:: Task to complete ::
Render this sentence from the piece on Malaysia's economy below into Spanish: "Every Monday, the Prime Minister chairs an Economic Council where several Ministers and the Central Bank Governor deliberate on economic and financial areas critical to the country."

:: Provided passage ::
I was recently invited to speak at a CEO’s Luncheon hosted by The Economist on the current state of our economy.
My message to the room of senior analysts and fund managers was clear. We are on the road to transforming Malaysia to become a high income economy, in a way that is inclusive and sustainable. Low oil price and the weakening of the ringgit are examples of the continuing challenges and shocks we are bound to encounter along the way. There will be more to come. We must be prepared to face them. This is the test of our resilience.
Indeed, Malaysia is one of the first countries in the world that has publicly announced a revision of its annual plan and budget and that shows our agility and responsiveness.
There is a method to the madness.
Every Monday, the Prime Minister chairs an Economic Council where several Ministers and the Central Bank Governor deliberate on economic and financial areas critical to the country. They come to the table prepared with data, research and insights, and are focused on getting a firm grip on percolating issues.
In reading news culled from the past few weeks, we have plenty of naysayers drilling in only on the negatives. I have always said that if you are gung-ho on seeing the doom and gloom, by golly, you will find it.
As the Prime Minister announced in the 2015 Budget Review, the economy is not in crisis. Yes, we are undergoing tough times but we are able to confront the unfolding scenario from a position of strength – with solid fundamentals and pragmatic policies.
In his speech, he was frank about what we could achieve as a nation, and equally direct about what we cannot.
The Budget 2015 was set with Dated Brent prices at US$100 per barrel but with crude changing hands at dramatically lower prices beginning this year, the Budget was recast to reflect a more realistic level of US$55 per barrel.
If we continued with business as usual, we would miss our 3.0% fiscal deficit target for 2015 to record a 3.9% deficit of GDP. So what do we need to do? A number of measures were implicitly put forward for 2015:
• GDP growth was revised from 5%-6% to 4.5% to 5.5% taking into account tougher external economic conditions
• Fiscal deficit target has been revised to 3.2% of GDP from 3%, which is still lower than last year’s 3.5%
• Operational expenditure cut of RM5.5 billion required the government to rein in some of the government-linked companies and agency grants
• In providing funds for rebuilding of the flood-devastated regions without incurring additional costs, the government has deferred the National Service programme to channel the RM400 million savings to victims
I also want to correct one big misperception.
Many believe that Malaysia will suffer the brunt of the oil price slide because we are a major oil exporter. This belief is wrong.
Malaysia is not a major oil exporter (see chart 1). From January to November 2014 we exported RM87.6 billion worth of crude and petroleum products, whilst imports of the same was at RM92.5 billion. This makes us a net petroleum importer.
If anything, we are a net LNG exporter at RM58 billion with a very low volume of imports. Yes, Malaysia is a gas and oil country, in that sequence, and not the other way around.

:: Dataset excerpts ::
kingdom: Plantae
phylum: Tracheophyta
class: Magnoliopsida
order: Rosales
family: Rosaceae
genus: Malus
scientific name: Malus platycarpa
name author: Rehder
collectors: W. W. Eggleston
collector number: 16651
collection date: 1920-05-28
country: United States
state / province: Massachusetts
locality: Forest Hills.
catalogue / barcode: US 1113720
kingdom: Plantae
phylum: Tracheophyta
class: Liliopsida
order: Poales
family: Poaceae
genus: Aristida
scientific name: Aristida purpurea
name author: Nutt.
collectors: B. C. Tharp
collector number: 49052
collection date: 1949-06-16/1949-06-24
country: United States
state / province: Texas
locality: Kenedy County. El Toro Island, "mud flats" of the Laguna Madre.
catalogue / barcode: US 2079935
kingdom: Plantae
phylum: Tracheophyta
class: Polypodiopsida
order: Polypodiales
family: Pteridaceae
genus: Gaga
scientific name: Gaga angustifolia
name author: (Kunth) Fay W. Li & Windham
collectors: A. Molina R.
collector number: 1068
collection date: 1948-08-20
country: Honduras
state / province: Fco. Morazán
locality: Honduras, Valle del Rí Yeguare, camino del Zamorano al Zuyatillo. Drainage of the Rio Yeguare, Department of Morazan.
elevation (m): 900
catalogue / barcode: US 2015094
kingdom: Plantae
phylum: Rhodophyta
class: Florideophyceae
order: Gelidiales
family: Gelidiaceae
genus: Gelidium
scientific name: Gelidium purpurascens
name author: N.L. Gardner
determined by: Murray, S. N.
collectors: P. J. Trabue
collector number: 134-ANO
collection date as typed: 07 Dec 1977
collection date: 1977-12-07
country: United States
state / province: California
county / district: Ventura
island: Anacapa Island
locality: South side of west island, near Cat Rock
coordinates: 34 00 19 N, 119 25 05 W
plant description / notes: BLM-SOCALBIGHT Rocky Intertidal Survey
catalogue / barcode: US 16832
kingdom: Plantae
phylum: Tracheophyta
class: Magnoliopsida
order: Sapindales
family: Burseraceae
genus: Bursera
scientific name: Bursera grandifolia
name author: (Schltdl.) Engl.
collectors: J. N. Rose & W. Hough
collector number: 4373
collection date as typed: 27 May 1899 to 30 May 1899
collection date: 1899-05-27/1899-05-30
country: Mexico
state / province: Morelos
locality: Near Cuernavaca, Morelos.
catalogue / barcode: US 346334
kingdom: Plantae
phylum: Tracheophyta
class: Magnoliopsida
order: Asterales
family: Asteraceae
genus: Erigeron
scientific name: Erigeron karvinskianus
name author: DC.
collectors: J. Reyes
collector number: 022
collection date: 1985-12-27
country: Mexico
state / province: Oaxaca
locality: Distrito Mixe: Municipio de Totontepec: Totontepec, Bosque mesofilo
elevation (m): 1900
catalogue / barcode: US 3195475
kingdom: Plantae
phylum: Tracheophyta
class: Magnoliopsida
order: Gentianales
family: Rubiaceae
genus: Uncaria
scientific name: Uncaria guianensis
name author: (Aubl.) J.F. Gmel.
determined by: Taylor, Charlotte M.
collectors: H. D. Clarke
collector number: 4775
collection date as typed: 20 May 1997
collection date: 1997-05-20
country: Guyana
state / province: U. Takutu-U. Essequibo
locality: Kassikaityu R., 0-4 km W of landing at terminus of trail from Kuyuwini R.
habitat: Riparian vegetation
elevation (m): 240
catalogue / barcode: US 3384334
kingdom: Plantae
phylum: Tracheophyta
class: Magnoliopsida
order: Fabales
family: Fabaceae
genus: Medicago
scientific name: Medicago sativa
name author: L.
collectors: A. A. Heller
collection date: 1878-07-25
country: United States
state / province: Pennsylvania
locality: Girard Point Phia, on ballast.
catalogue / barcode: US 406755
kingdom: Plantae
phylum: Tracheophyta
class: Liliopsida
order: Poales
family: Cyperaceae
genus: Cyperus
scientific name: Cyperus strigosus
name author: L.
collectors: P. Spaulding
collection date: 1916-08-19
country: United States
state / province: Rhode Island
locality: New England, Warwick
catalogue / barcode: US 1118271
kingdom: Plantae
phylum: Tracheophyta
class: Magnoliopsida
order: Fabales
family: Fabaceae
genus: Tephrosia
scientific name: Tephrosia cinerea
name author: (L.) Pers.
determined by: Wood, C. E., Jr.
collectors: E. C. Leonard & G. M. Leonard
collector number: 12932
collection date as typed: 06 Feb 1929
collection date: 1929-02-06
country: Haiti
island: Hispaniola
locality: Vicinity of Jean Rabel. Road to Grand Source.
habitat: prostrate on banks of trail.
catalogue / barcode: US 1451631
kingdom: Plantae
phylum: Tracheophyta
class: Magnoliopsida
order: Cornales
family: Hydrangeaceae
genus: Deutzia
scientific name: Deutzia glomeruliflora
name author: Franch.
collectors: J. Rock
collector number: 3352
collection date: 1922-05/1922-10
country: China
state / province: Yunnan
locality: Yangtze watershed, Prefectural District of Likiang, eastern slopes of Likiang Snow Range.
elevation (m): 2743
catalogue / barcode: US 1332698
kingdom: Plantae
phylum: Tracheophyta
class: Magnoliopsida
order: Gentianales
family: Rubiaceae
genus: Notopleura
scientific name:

:: Solved problem ::
Cada lunes, el Primer Ministro preside un Consejo Económico en el que varios ministros y el Gobernador del Banco Central deliberan sobre áreas económicas y financieras fundamentales para el país.